The evidence: TripAdvisor’s lack of action after issuing $300 million of convertible notes, the analysts said, according to Bloomberg.
But the news service also noted that the company may just be taking advantage of a two-year high in its share price to raise capital.
The stock recently traded at $45.34, up 2.7%. It has soared 87% over the past six months as investors have been enthusiastic about vaccine distribution and the prospect of economic recovery.
TripAdvisor got plenty of love from analysts in February and March. In the latter month, Citi upgraded the stock to buy from neutral.
Citi estimates that the Needham, Mass., company's subscription offering, TripAdvisor Plus, could attract 10 million subscribers, "creating an additional $1 billion of high-margin revenue."

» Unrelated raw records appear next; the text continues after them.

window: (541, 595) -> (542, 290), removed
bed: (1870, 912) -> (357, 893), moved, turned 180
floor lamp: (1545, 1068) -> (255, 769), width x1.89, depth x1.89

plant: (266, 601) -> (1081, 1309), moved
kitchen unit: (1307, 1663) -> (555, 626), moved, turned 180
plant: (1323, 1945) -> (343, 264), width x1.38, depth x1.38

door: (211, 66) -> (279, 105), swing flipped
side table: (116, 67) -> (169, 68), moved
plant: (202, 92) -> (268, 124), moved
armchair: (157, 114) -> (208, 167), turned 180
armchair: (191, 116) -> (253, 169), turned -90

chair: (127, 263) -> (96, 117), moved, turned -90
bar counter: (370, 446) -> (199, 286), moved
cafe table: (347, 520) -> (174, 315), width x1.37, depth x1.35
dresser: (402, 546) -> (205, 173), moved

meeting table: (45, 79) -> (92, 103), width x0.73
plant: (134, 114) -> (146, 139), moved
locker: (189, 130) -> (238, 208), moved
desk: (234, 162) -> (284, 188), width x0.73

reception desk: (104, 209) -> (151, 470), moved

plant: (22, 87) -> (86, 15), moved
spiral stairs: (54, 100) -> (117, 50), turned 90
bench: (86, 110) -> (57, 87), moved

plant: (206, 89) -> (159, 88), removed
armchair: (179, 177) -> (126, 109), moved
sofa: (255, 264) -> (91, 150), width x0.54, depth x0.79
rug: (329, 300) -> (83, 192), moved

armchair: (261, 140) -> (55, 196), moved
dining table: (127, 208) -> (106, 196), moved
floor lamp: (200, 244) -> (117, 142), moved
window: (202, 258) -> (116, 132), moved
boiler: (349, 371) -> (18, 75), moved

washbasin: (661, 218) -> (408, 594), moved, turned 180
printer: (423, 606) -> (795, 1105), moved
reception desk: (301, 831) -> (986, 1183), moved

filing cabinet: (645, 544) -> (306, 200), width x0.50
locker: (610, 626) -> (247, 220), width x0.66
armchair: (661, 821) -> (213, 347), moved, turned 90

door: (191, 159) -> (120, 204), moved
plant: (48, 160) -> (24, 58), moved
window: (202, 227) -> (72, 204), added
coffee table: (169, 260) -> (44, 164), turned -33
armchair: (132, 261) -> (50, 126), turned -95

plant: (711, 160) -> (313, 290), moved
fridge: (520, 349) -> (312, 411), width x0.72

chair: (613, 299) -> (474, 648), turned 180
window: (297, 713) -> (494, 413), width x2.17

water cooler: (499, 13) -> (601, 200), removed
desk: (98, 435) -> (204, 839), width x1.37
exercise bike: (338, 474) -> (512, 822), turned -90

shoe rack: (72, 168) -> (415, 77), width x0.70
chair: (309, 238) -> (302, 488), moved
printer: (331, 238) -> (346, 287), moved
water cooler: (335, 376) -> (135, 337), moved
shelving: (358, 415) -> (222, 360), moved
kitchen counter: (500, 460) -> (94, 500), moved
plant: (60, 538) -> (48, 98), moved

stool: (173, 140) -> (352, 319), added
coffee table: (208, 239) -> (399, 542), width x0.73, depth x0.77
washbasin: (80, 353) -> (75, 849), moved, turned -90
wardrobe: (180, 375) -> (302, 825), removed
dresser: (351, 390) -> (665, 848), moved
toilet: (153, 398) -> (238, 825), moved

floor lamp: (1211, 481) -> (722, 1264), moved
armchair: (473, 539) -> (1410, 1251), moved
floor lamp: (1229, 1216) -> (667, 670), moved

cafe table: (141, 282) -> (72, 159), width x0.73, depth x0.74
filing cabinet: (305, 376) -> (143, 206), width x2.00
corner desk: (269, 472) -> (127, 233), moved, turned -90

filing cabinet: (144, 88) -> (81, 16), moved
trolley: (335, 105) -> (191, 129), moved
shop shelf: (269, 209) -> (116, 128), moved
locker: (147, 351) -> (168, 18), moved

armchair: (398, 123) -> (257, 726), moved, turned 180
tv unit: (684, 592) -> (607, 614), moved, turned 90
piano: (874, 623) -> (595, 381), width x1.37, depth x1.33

Citi called Plus a "thesis changer." The firm more than doubled its price target on TripAdvisor to $62 a share from $29.
In February, Bernstein analyst Richard Clarke raised his price target to $45 from $40 while maintaining his outperform rating.
"Despite being in beta stage, confined to certain areas of the U.S., and without a full basket of direct supply, it is still something to get excited about," Clarke said of the Plus subscription product, according to Bloomberg.
Elsewhere on the analyst front, Stifel kept its hold rating on TripAdvisor, while increasing its price target to $39 from $26.
Evercore ISI analyst Lee Horowitz kept his in-line rating, while raising his price target to $35 a share from $29.